Abstracts on Global Climate Change
       

Sep 2005

Rates of soil creep, worldwide: weak climatic controls and potential feedback

Oehm, B Hallet, B

ZEITSCHRIFT FUR GEOMORPHOLOGIE 49:3 353-372

The rate of soil creep sets the tempo at which material is transferred from hill-slopes to fluvial systems over major portions of terrestrial landscapes. Hence, soil creep rates affect the rates of landscape evolution and delivery of terrigenous material to floodplains and eventually to the oceans. Herein, we compile data from all sources worldwide that arc readily available in the literature, and derive common, quantitative characteristics of soil creep from digitized soil displacement profiles that permit estimates of soil flux and comparison between diverse studies. We also search for systematic variations of creep rates with climate and explore potential feedbacks between creep rates and climate. Significant creep is found in a range of environments worldwide and is fueled by diverse physical and biological processes.
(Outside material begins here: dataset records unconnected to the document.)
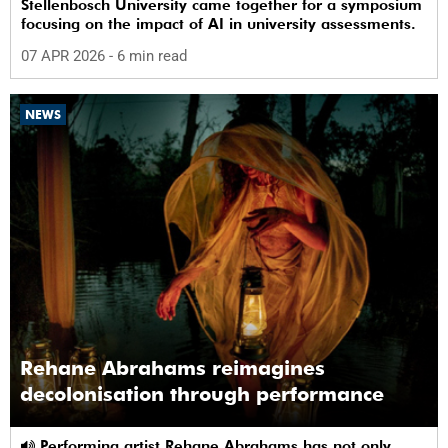
Stellenbosch University came together for a symposium
focusing on the impact of AI in university assessments.
07 APR 2026
- 6 min read
NEWS
Rehane Abrahams reimagines
decolonisation through performance
Performing artist Rehane Abrahams has not only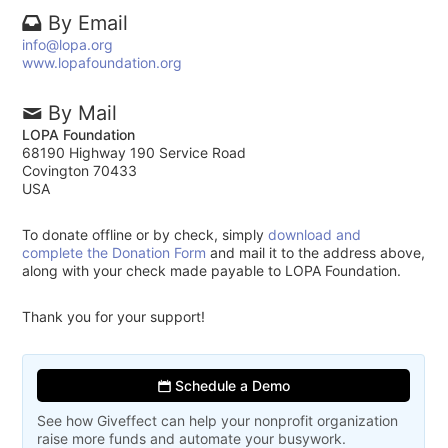
By Email
info@lopa.org
www.lopafoundation.org
By Mail
LOPA Foundation
68190 Highway 190 Service Road
Covington 70433
USA
To donate offline or by check, simply
download and
complete the Donation Form
and mail it to the address above,
along with your check made payable to LOPA Foundation.
Thank you for your support!
Schedule a Demo
See how Giveffect can help your nonprofit organization
raise more funds and automate your busywork.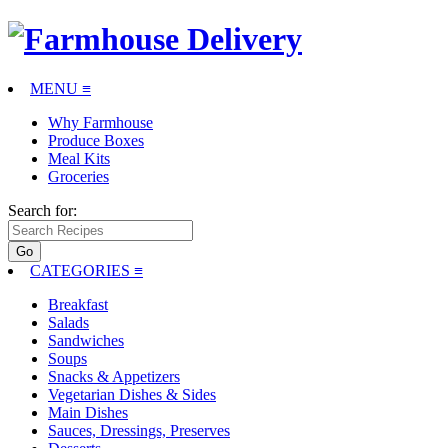
MENU ≡
Why Farmhouse
Produce Boxes
Meal Kits
Groceries
Search for:
CATEGORIES
≡
Breakfast
Salads
Sandwiches
Soups
Snacks & Appetizers
Vegetarian Dishes & Sides
Main Dishes
Sauces, Dressings, Preserves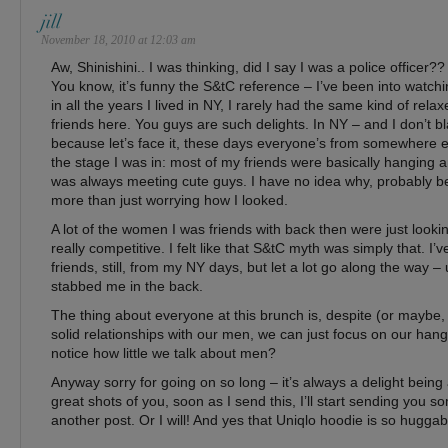
jill
November 18, 2010 at 12:03 am
Aw, Shinishini.. I was thinking, did I say I was a police officer??
You know, it’s funny the S&tC reference – I’ve been into watchi
in all the years I lived in NY, I rarely had the same kind of rela
friends here. You guys are such delights. In NY – and I don’t b
because let’s face it, these days everyone’s from somewhere e
the stage I was in: most of my friends were basically hanging
was always meeting cute guys. I have no idea why, probably be
more than just worrying how I looked.
A lot of the women I was friends with back then were just lookin
really competitive. I felt like that S&tC myth was simply that. I
friends, still, from my NY days, but let a lot go along the way – 
stabbed me in the back.
The thing about everyone at this brunch is, despite (or mayb
solid relationships with our men, we can just focus on our han
notice how little we talk about men?
Anyway sorry for going on so long – it’s always a delight bein
great shots of you, soon as I send this, I’ll start sending you s
another post. Or I will! And yes that Uniqlo hoodie is so huggab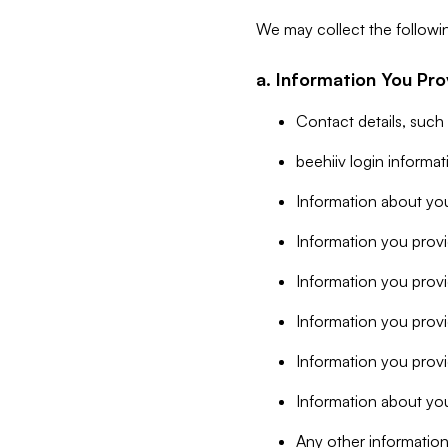
We may collect the followi
a. Information You Pro
Contact details, such
beehiiv login informa
Information about you
Information you provi
Information you prov
Information you provid
Information you provi
Information about you
Any other information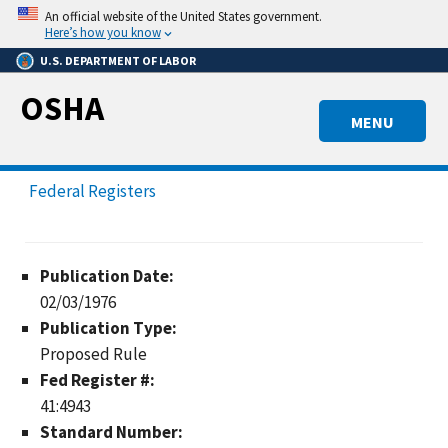
Skip
An official website of the United States government.
to
Here’s how you know
main
U.S. DEPARTMENT OF LABOR
content
OSHA
MENU
Federal Registers
Publication Date:
02/03/1976
Publication Type:
Proposed Rule
Fed Register #:
41:4943
Standard Number:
The considerable inter-site variability overwhelms the dependence of creep rates on hillslope gradient and obscures, but does not conceal, the climate influence. We speculate that the general tendency for rapid creep to be associated with colder climates could exacerbate global climate change. A global rise in temperature, for example, could slow the sequestration of atmospheric CO2 as creep rates decrease by slowing two distinct pedogcnic processes: mineral weathering, which is sensitive function of processes that create and freshen mineral surfaces, and the subaerial delivery of organic carbon stored in soils to rivers and long-lived reservoirs.